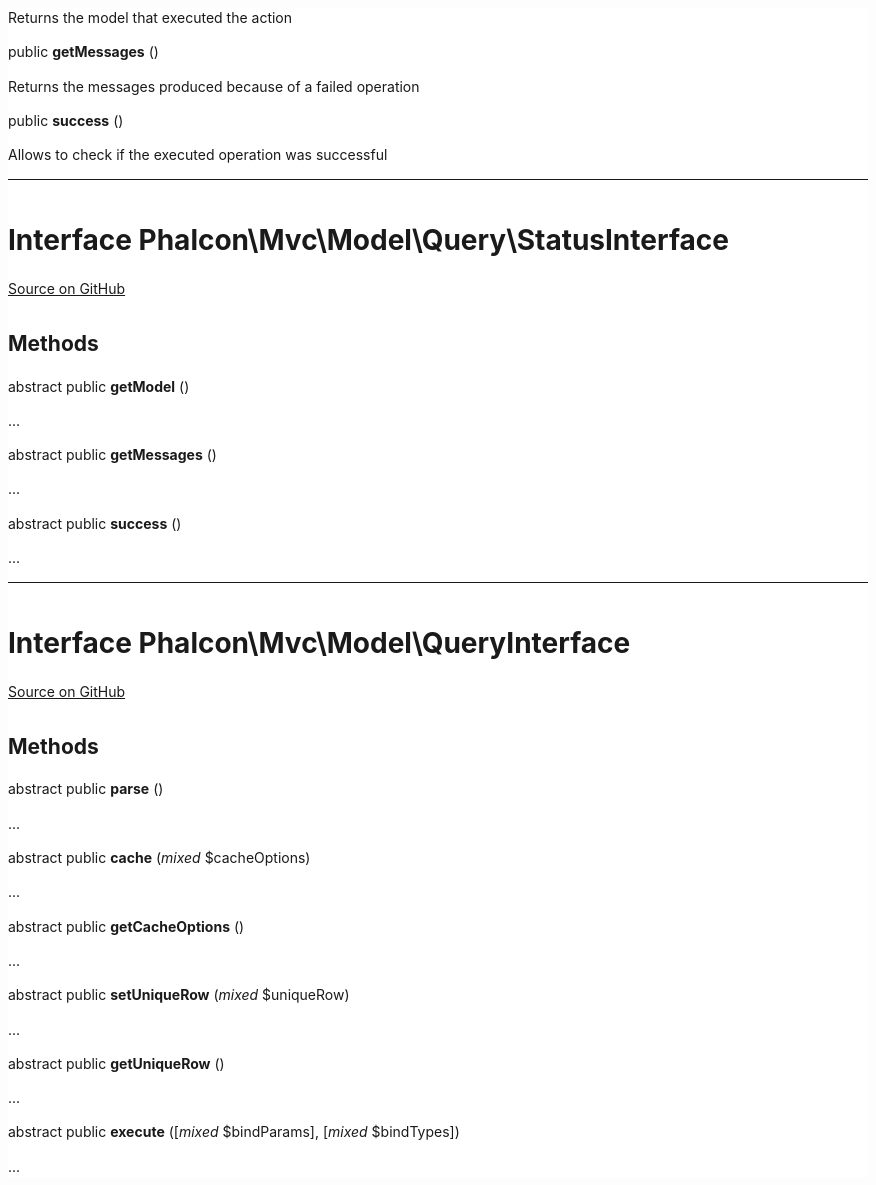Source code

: Returns the model that executed the action



public  **getMessages** ()

Returns the messages produced because of a failed operation



public  **success** ()

Allows to check if the executed operation was successful




<hr>

# Interface **Phalcon\Mvc\Model\Query\StatusInterface**

<a href="https://github.com/phalcon/cphalcon/tree/v3.4.0/phalcon/mvc/model/query/statusinterface.zep" class="btn btn-default btn-sm">Source on GitHub</a>

## Methods
abstract public  **getModel** ()

...


abstract public  **getMessages** ()

...


abstract public  **success** ()

...



<hr>

# Interface **Phalcon\Mvc\Model\QueryInterface**

<a href="https://github.com/phalcon/cphalcon/tree/v3.4.0/phalcon/mvc/model/queryinterface.zep" class="btn btn-default btn-sm">Source on GitHub</a>

## Methods
abstract public  **parse** ()

...


abstract public  **cache** (*mixed* $cacheOptions)

...


abstract public  **getCacheOptions** ()

...


abstract public  **setUniqueRow** (*mixed* $uniqueRow)

...


abstract public  **getUniqueRow** ()

...


abstract public  **execute** ([*mixed* $bindParams], [*mixed* $bindTypes])

...
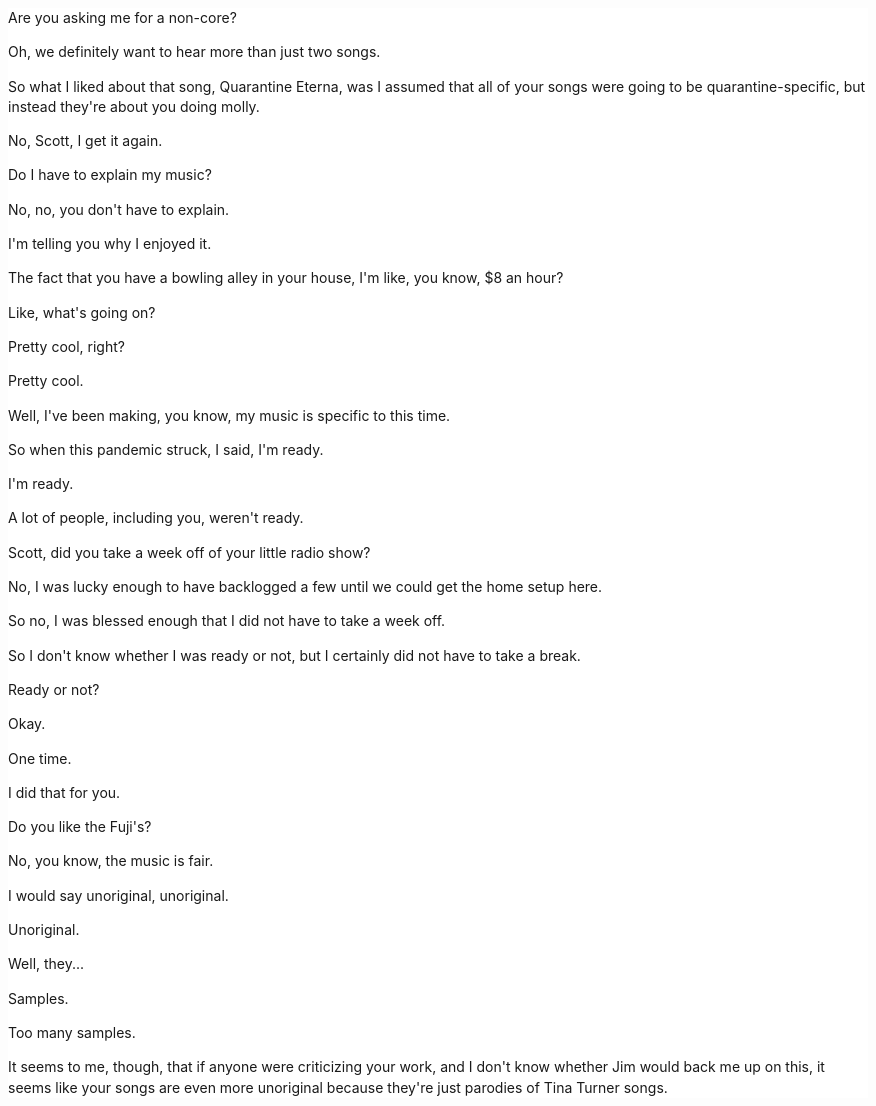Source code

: Are you asking me for a non-core?

Oh, we definitely want to hear more than just two songs.

So what I liked about that song, Quarantine Eterna, was I assumed that all of your songs were going to be quarantine-specific, but instead they're about you doing molly.

No, Scott, I get it again.

Do I have to explain my music?

No, no, you don't have to explain.

I'm telling you why I enjoyed it.

The fact that you have a bowling alley in your house, I'm like, you know, $8 an hour?

Like, what's going on?

Pretty cool, right?

Pretty cool.

Well, I've been making, you know, my music is specific to this time.

So when this pandemic struck, I said, I'm ready.

I'm ready.

A lot of people, including you, weren't ready.

Scott, did you take a week off of your little radio show?

No, I was lucky enough to have backlogged a few until we could get the home setup here.

So no, I was blessed enough that I did not have to take a week off.

So I don't know whether I was ready or not, but I certainly did not have to take a break.

Ready or not?

Okay.

One time.

I did that for you.

Do you like the Fuji's?

No, you know, the music is fair.

I would say unoriginal, unoriginal.

Unoriginal.

Well, they...

Samples.

Too many samples.

It seems to me, though, that if anyone were criticizing your work, and I don't know whether Jim would back me up on this, it seems like your songs are even more unoriginal because they're just parodies of Tina Turner songs.
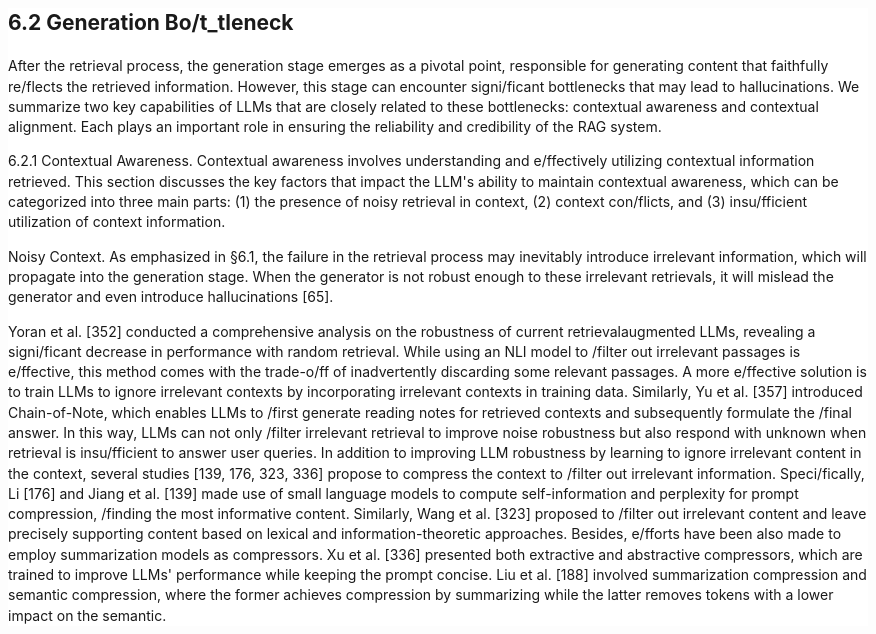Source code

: ## 6.2 Generation Bo/t\_tleneck

After the retrieval process, the generation stage emerges as a pivotal point, responsible for generating content that faithfully re/flects the retrieved information. However, this stage can encounter signi/ficant bottlenecks that may lead to hallucinations. We summarize two key capabilities of LLMs that are closely related to these bottlenecks: contextual awareness and contextual alignment. Each plays an important role in ensuring the reliability and credibility of the RAG system.

6.2.1 Contextual Awareness. Contextual awareness involves understanding and e/ffectively utilizing contextual information retrieved. This section discusses the key factors that impact the LLM's ability to maintain contextual awareness, which can be categorized into three main parts: (1) the presence of noisy retrieval in context, (2) context con/flicts, and (3) insu/fficient utilization of context information.

Noisy Context. As emphasized in §6.1, the failure in the retrieval process may inevitably introduce irrelevant information, which will propagate into the generation stage. When the generator is not robust enough to these irrelevant retrievals, it will mislead the generator and even introduce hallucinations [65].

Yoran et al. [352] conducted a comprehensive analysis on the robustness of current retrievalaugmented LLMs, revealing a signi/ficant decrease in performance with random retrieval. While using an NLI model to /filter out irrelevant passages is e/ffective, this method comes with the trade-o/ff of inadvertently discarding some relevant passages. A more e/ffective solution is to train LLMs to ignore irrelevant contexts by incorporating irrelevant contexts in training data. Similarly, Yu et al. [357] introduced Chain-of-Note, which enables LLMs to /first generate reading notes for retrieved contexts and subsequently formulate the /final answer. In this way, LLMs can not only /filter irrelevant retrieval to improve noise robustness but also respond with unknown when retrieval is insu/fficient to answer user queries. In addition to improving LLM robustness by learning to ignore irrelevant content in the context, several studies [139, 176, 323, 336] propose to compress the context to /filter out irrelevant information. Speci/fically, Li [176] and Jiang et al. [139] made use of small language models to compute self-information and perplexity for prompt compression, /finding the most informative content. Similarly, Wang et al. [323] proposed to /filter out irrelevant content and leave precisely supporting content based on lexical and information-theoretic approaches. Besides, e/fforts have been also made to employ summarization models as compressors. Xu et al. [336] presented both extractive and abstractive compressors, which are trained to improve LLMs' performance while keeping the prompt concise. Liu et al. [188] involved summarization compression and semantic compression, where the former achieves compression by summarizing while the latter removes tokens with a lower impact on the semantic.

───

About this exercise:
Among the entries above, determine how many lines contain "Returns", then output only that number.

Solution below:
2